Second, McCarter filed a motion for certificate of appealability (Dkt. 23). Because the Court's prior opinion (Dkt. 14) denied a certificate of appealability, this motion will be denied as moot.

Finally, McCarter filed subsequent objections (Dkt. 26) on October 30, 2018. Because the motion was filed outside the twenty-eight day period for relief under Rule 59(e), the Court construes the objections as a motion for relief under Rule 60(b). See Demahy v. Schwarz Pharma, Inc., 702 F.3d 177, 182 n.2 (5th Cir. 2012). Rule 60(b) is an uncommon means for relief, and "final judgments should not be lightly reopened." Lowry Dev., L.L.C. v. Groves & Associates Ins., Inc., 690 F.3d 382, 385 (5th Cir. 2012) (internal citation, alteration, and quotation marks omitted). A Rule 60(b) motion may not be used to raise arguments that could have been raised prior to judgment or to argue new legal theories. Dial One of the Mid-S., Inc. v. BellSouth Telecommunications, Inc., 401 F.3d 603, 607 (5th Cir. 2005). McCarter's filing makes arguments that are identical to those in his previously filed objections (Dkt. 18). As stated above, McCarter raises arguments that were or could have been raised before entry of judgment. His motion under Rule 60(b) therefore will also be denied.

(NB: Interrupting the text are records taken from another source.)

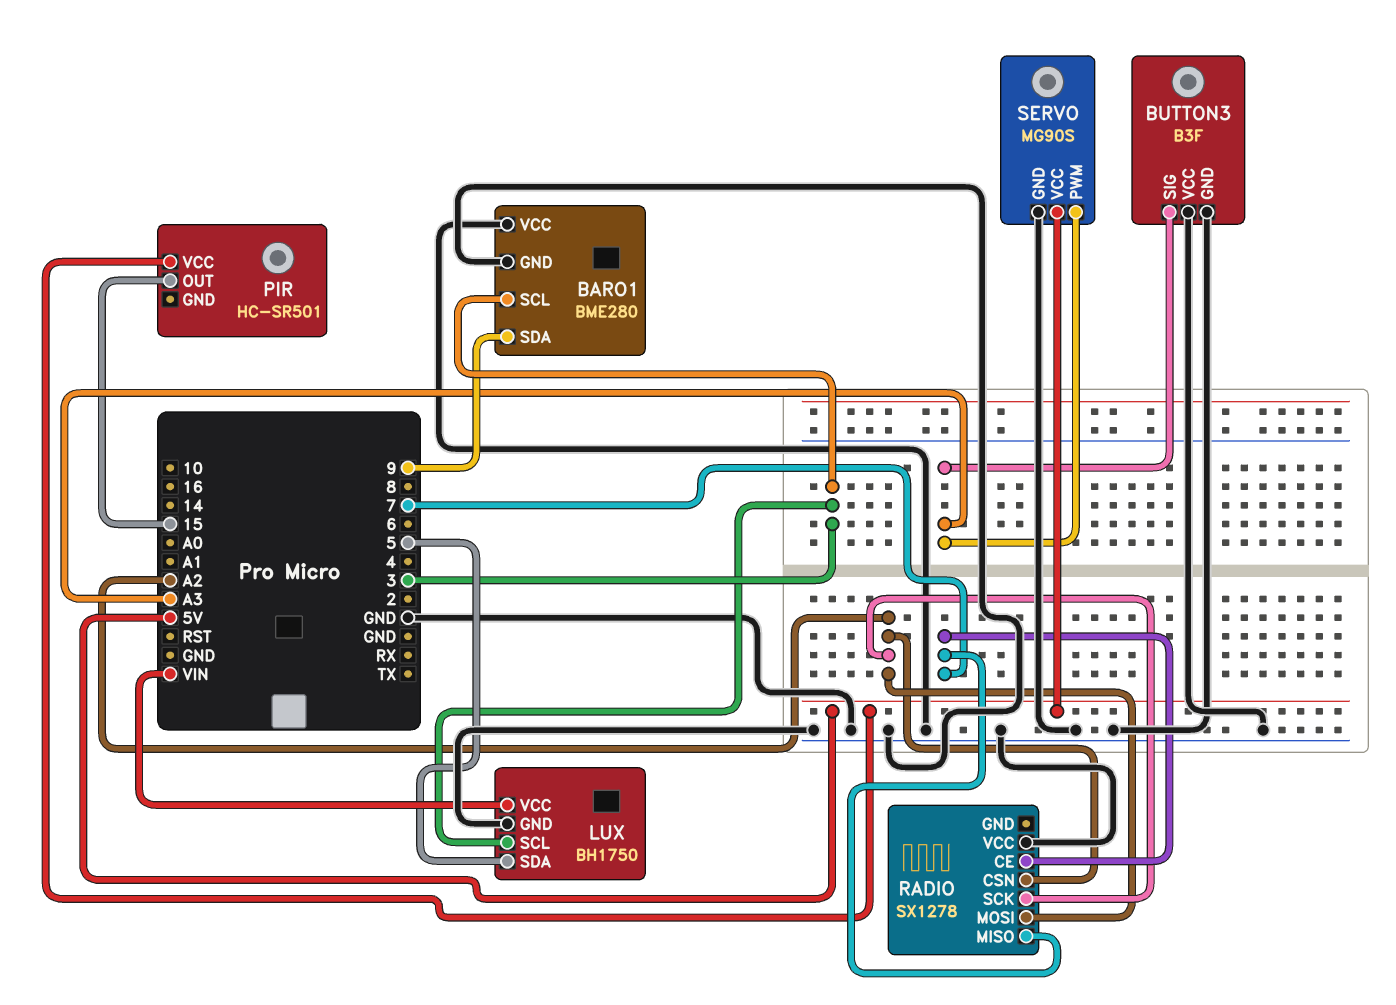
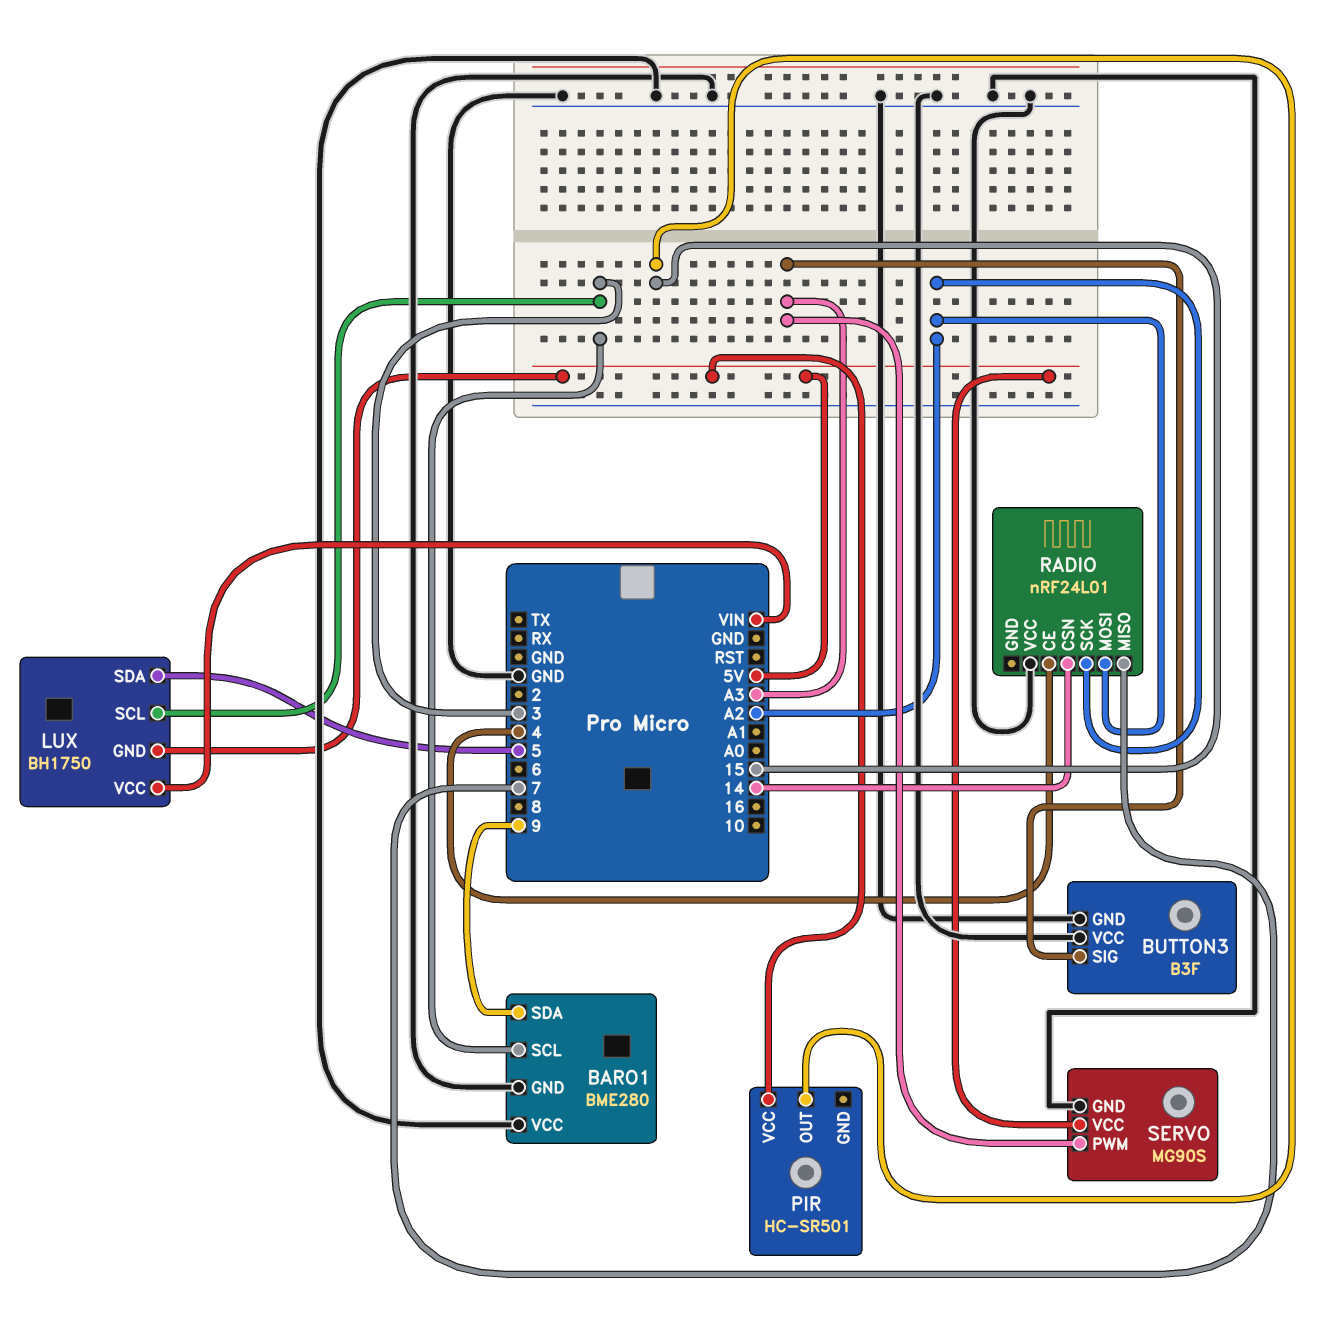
LUX pin GND: GND -> 5V
RADIO: SX1278 -> nRF24L01
RADIO pin CE: 7 -> 4
RADIO pin CSN: A2 -> 14

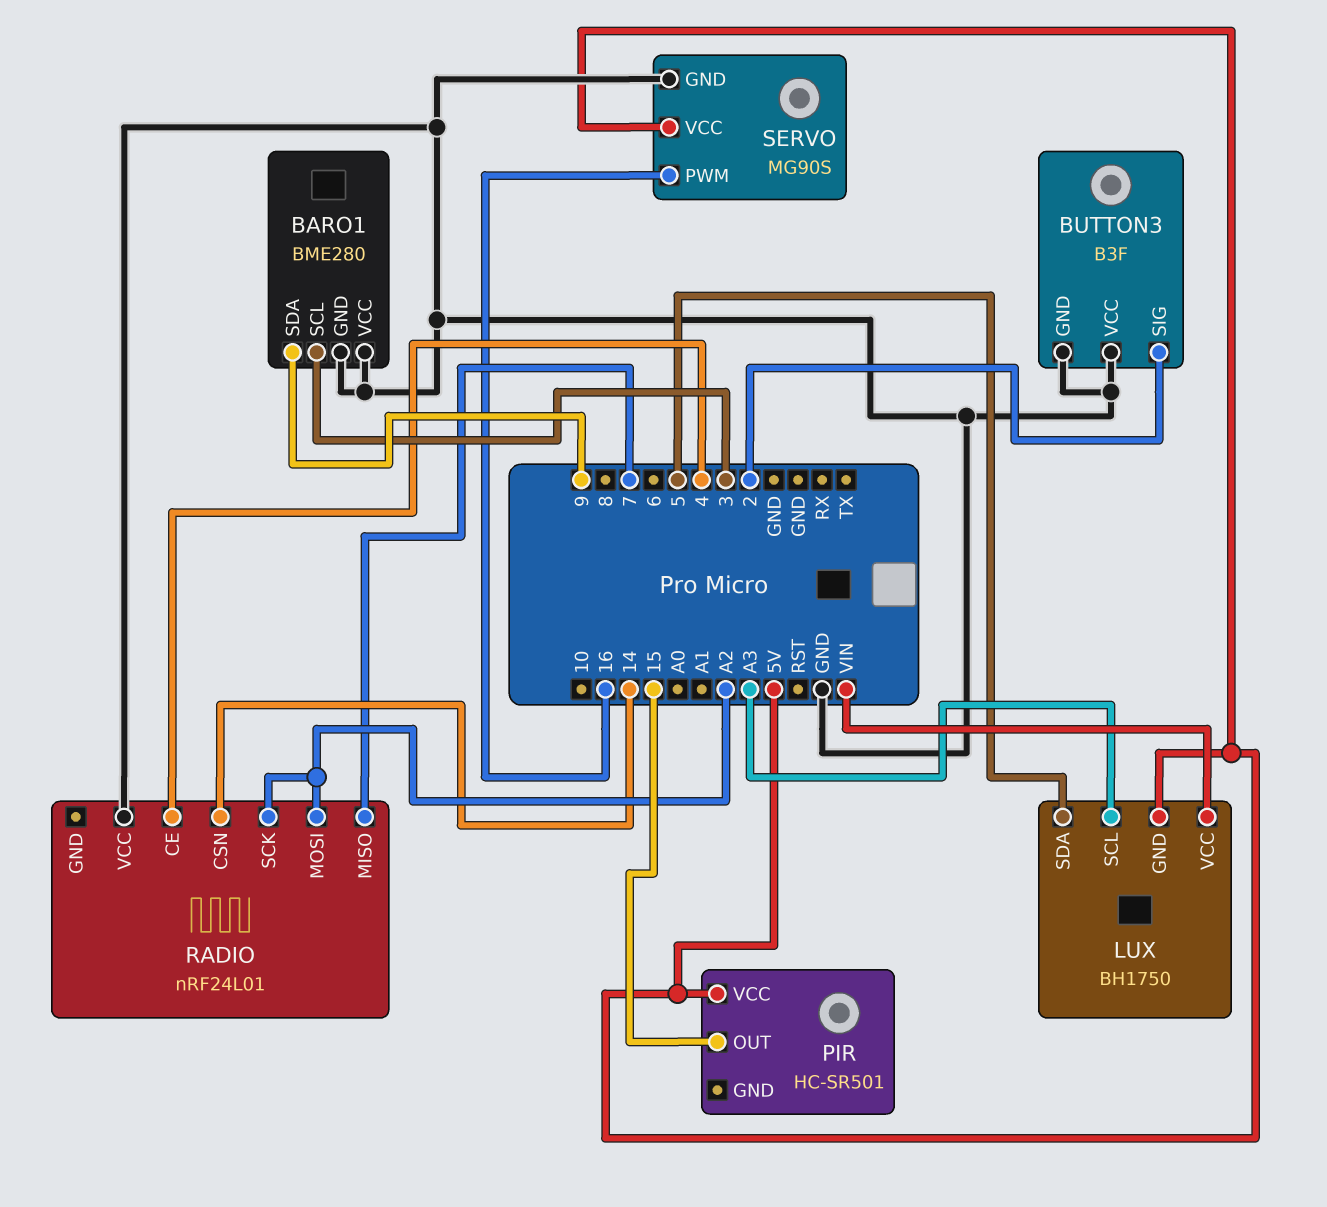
BUTTON3 pin SIG: A3 -> 2
LUX pin SCL: 3 -> A3
SERVO pin PWM: A3 -> 16

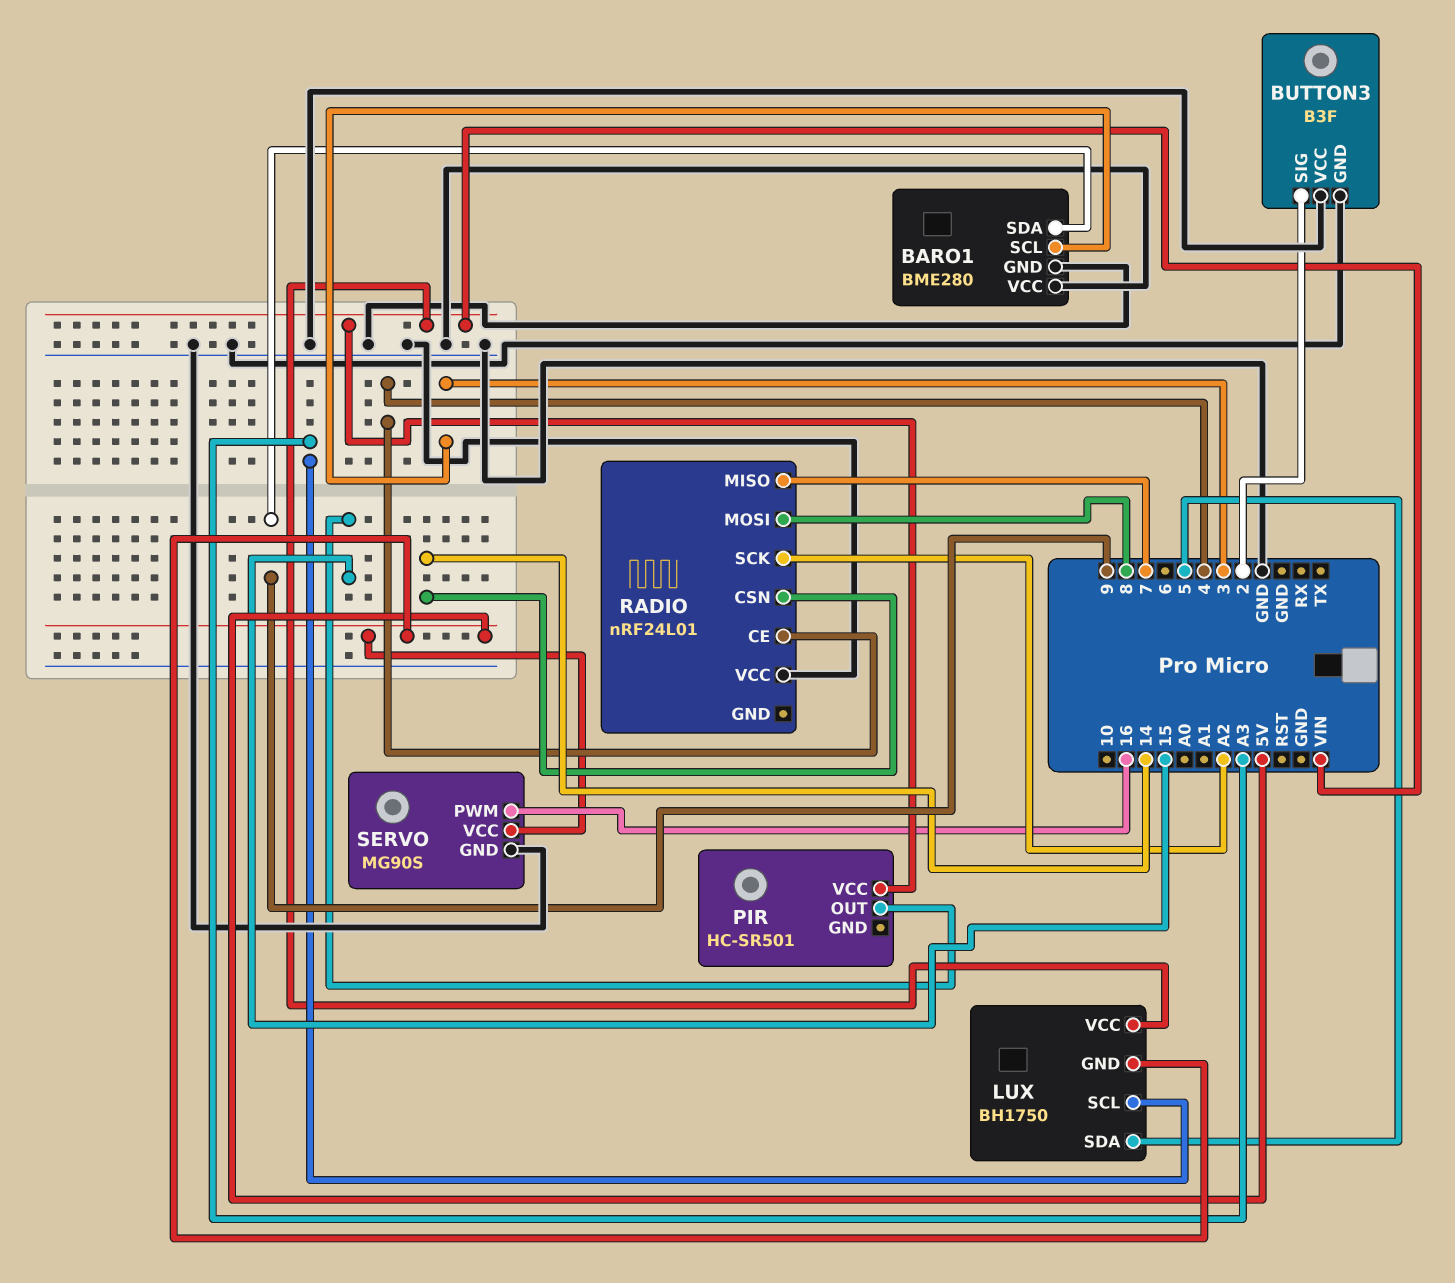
PIR pin VCC: 5V -> VIN
RADIO pin MOSI: A2 -> 8

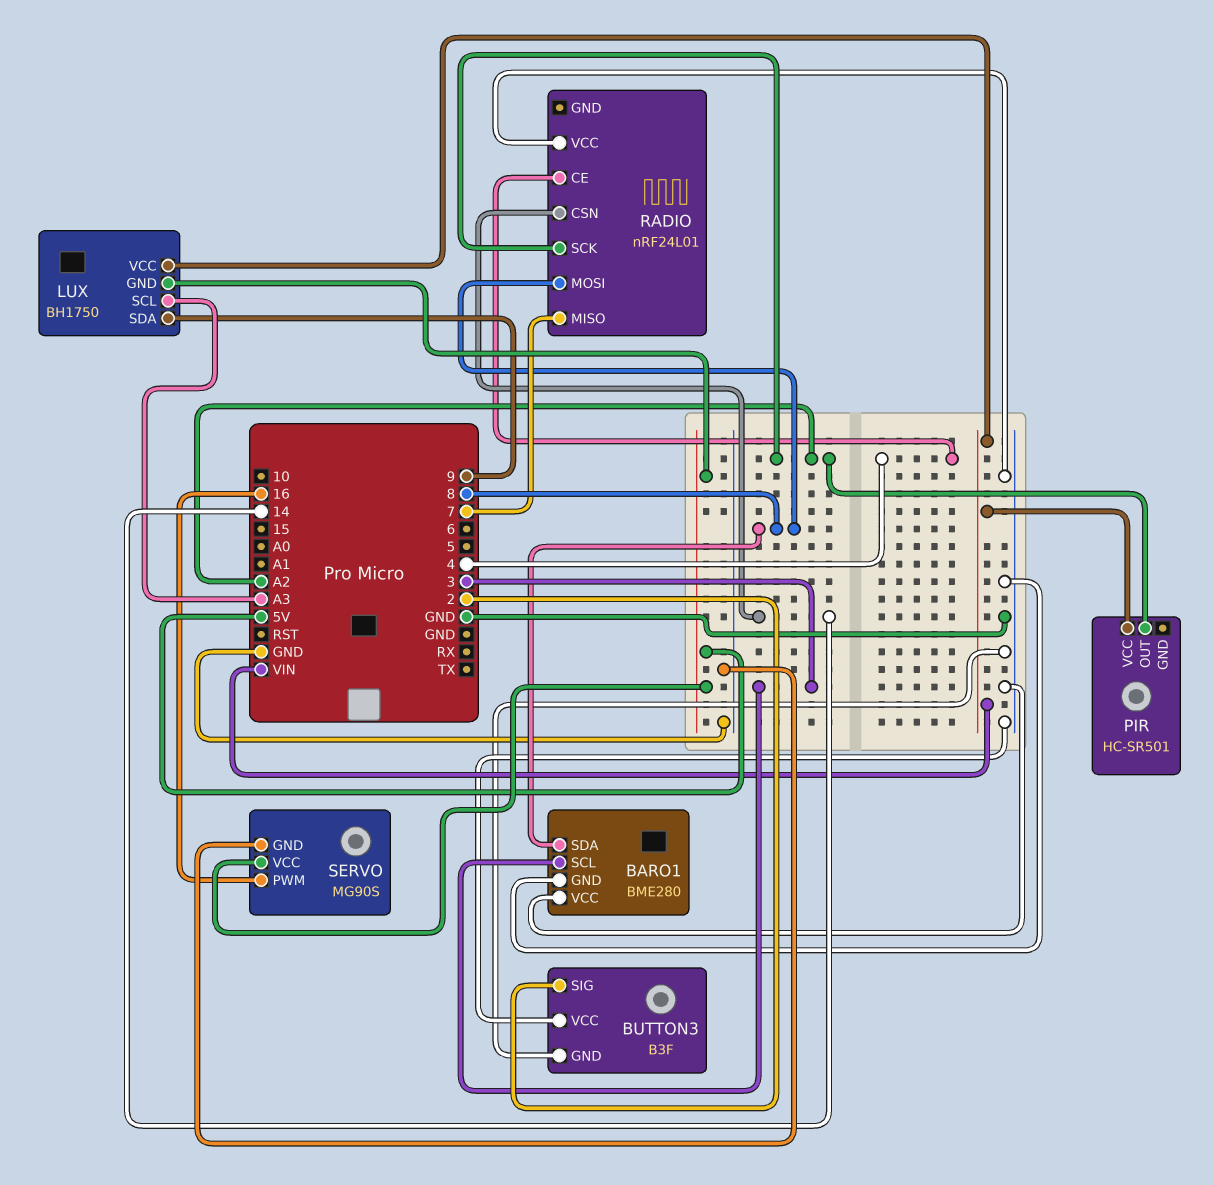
BARO1 pin SDA: 9 -> 8
LUX pin SDA: 5 -> 9
PIR pin OUT: 15 -> A2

For the reasons stated above, the Court ORDERS that the petitioner's objections (Dkt. 18) are DENIED under Rule 59(e). The petitioner's motion for certificate appealability (Dkt. 23) is DENIED as moot. The petitioner's subsequent objections (Dkt. 26) are DENIED under Rule 60(b).

The Clerk will send a copy of this order to the parties.